The Council's dangerous game, for two reasons.

– It circumvents democratic representation, thus violates the balance desired by the Treaty between the two branches of legislative power (Parliament = representation of citizens, Council of the EU = representation of States) and undermines judicial control (it must be recalled in effect that the essential aim of this directive was to re-establish the position of the Member States which had been judged contrary to Community law, on several occasions, by the Court of Justice).

– The Member States have in fact intervened in this matter more as stakeholders (on-call time mainly concerns the public sector, and the State or public authorities as employer), than as legislators. Their objective was not to improve legislation, or the social situation of employees or public agents, but quite simply to ensure the sustainability of their
annual budget. Basically a budgetary objective (admittedly beneficial) but far from the primary objective of the directive: the health and safety of workers. It was nothing more and nothing less than a misuse of procedure (at least as lawyers might describe it).

Democratic representation must be able to exercise its role

The European Parliament (we still have to wait for the plenary vote, scheduled for the next October session in Strasbourg) now has a major card in hand. If it adopts the directive on temporary work without amendments, it ratifies its definitive adoption, without further reading (the text is adopted as soon as the two branches of legislative power in Europe, Parliament and Council, agree).

And he thus finds room for maneuver to really “negotiate” on the working time directive. The link between the two texts has – in fact – only a political value, and that only binds the member states of the Council (“promises only bind those who believe in them” one could paraphrase) . And it is my opinion that several Member States (and not the least of them…), mezzo vocce of course, would not be unhappy with this (re)take of power by Parliament.

Beyond the text at stake, this is therefore a major issue for the European Parliament, which will have to prove its ability to be able to negotiate on an equal footing with the States.
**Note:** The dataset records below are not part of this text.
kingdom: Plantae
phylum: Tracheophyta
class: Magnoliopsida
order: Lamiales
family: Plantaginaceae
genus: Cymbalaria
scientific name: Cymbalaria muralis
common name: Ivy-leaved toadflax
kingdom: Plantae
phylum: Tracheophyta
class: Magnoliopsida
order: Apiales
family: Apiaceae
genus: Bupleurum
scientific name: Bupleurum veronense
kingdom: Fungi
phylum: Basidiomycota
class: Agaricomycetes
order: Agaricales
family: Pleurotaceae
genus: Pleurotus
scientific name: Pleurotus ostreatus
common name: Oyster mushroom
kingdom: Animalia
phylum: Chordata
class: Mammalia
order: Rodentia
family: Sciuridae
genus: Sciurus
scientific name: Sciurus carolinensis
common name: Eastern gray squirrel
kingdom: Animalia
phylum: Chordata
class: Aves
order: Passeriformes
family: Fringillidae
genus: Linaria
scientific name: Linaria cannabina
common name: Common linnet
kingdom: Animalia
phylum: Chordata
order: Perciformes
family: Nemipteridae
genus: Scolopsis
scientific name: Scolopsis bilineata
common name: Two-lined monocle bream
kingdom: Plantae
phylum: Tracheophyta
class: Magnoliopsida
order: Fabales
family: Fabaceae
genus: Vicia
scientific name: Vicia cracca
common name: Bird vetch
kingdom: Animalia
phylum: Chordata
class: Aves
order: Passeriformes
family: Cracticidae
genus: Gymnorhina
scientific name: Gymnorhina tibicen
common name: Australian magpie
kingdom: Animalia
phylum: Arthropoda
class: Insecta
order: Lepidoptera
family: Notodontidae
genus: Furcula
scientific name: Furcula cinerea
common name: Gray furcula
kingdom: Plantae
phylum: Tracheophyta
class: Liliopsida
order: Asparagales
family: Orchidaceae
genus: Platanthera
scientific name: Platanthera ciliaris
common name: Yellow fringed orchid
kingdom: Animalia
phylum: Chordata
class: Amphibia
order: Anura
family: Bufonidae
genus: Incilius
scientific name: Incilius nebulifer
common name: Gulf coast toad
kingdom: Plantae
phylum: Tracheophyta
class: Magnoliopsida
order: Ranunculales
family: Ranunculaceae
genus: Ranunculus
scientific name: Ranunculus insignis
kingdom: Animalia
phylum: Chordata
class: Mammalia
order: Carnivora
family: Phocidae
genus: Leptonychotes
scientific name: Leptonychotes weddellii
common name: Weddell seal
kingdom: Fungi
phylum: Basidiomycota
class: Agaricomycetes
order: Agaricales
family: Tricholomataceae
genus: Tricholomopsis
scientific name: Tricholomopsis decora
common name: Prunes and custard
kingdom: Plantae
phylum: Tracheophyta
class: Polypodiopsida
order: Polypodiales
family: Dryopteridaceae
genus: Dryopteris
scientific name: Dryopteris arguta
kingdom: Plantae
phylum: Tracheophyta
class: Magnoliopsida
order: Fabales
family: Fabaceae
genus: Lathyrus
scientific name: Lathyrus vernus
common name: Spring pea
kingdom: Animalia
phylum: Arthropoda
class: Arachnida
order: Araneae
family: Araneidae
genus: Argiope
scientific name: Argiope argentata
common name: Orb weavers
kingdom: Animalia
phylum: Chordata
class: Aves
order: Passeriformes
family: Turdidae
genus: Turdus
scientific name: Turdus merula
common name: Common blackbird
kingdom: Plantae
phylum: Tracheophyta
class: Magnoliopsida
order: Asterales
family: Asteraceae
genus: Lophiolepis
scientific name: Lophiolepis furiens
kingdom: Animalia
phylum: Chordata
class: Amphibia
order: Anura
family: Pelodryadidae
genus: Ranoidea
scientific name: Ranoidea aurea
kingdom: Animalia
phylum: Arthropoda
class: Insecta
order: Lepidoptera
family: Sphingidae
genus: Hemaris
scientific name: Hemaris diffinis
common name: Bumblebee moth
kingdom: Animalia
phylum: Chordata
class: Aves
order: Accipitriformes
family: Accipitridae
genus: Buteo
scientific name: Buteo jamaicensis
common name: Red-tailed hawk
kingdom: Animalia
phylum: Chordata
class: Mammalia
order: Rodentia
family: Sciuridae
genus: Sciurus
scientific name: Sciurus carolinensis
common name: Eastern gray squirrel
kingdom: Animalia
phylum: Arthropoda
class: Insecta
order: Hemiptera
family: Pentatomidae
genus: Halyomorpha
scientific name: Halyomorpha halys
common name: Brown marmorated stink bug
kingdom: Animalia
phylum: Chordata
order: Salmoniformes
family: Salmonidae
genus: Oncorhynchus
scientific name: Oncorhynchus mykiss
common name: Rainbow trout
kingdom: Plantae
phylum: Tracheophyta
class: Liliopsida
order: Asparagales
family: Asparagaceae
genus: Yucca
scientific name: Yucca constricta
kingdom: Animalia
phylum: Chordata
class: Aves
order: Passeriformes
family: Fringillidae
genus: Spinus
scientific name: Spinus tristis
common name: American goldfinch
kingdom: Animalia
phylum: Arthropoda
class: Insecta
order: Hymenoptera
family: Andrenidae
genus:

A democratic test too…

The battle for working hours is therefore not over!


(*) To stay in history, remember that Nelson died of grapeshot during this famous battle. Don't see any sign for the country concerned...

Nicolas Gros Verheyde

Chief editor of the B2 site. Graduated in European law from the University of Paris I Pantheon Sorbonne and listener to the 65th session of the IHEDN (Institut des Hautes Etudes de la Défense Nationale. Journalist since 1989, founded B2 - Bruxelles2 in 2008. EU/NATO correspondent in Brussels for Sud-Ouest (previously West-France and France-Soir).